Abdominal surgery always carries a risk of complications, one of which is internal hernia. Internal hernia is a protrusion of tissue through an abnormal opening in the mesentery, a support structure of the intestines. Previous abdominal surgery is the most common cause of internal hernia (Ghiassi et al. 2007). Some procedures carry a higher risk of this complication than others, especially laparoscopic gastric bypass surgery, a form of weight-loss surgery.
Abdominal Procedures with a High Risk of Internal Hernia
The procedures that carry the highest risk of internal hernia are those involving damage or defects to the mesentery. Traumatic injuries can damage the mesentery, so internal hernia can occur after abdominal surgery to repair trauma. However, these hernias are attributed to the initial trauma rather than to the surgery. A type of weight-loss surgery called laparoscopic Roux-en-Y gastric bypass involves intentionally creating a defect in the mesentery, so internal hernia is a significant risk after this type of abdominal surgery.
Roux-en-Y gastric bypass is a type of abdominal surgery in which a small portion of the stomach, the part nearest the esophagus, is closed off and connected to the small intestine beyond the duodenum. The duodenum and most of the stomach are left in place as a non-functioning “branch” of the digestive tract. A diagram of the reconstructed digestive tract looks like the letter Y, giving the procedure its name.

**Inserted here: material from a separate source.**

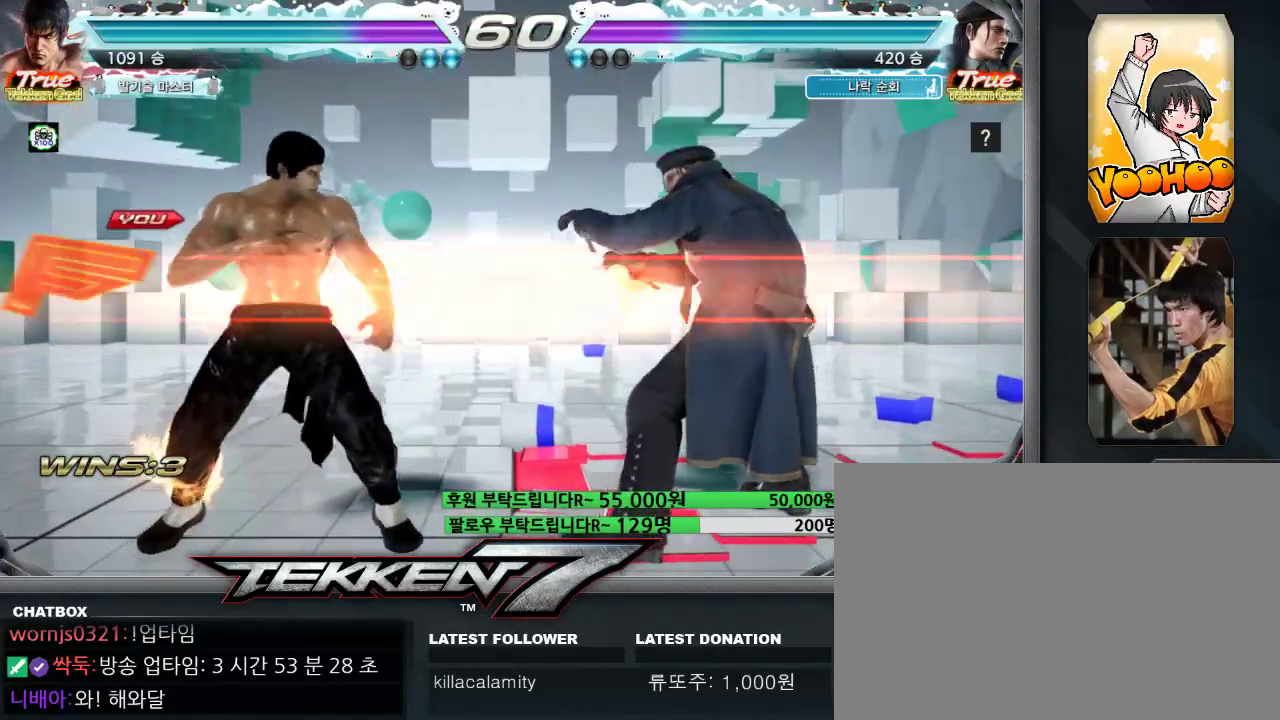
{"buttons": ["CIRCLE"], "left_stick": "center", "events": [[67, "CIRCLE", "down"]]}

This procedure requires resecting (cutting and re-stitching) the small intestine, causing a defect in the mesentery. Internal hernia after this abdominal surgery occurs in perhaps 2% of patients (based on Parakh et al. 2007).
Who is at Risk of Internal Hernia After Abdominal Surgery?
Patients most at risk of developing an internal hernia after abdominal surgery, especially weight loss surgery, may be those with the fastest post-surgery weight loss. Extremely fast weight loss may make it easier for the small bowel to pass through mesentery defects. (Medical News Today 2008)
In patients who have undergone gastric bypass surgery, the risk of internal hernia is higher for those who had laparascopic surgery (also called keyhole surgery or “band-aid” surgery because of the small incisions) than for those who had conventional, open surgery. This may be because of the decreased amount of scarring (adhesions) resulting from laparoscopic surgery (Jeansonne et al. 2007).
Because of the changes that occur in the body during pregnancy, pregnant women appear to be at an increased risk of an internal hernia if they have a history of abdominal surgery. The hernia may occur early or late in the pregnancy (case reports include occurrences at 12 weeks and at 34 weeks gestation, Kakarla et al. 2005).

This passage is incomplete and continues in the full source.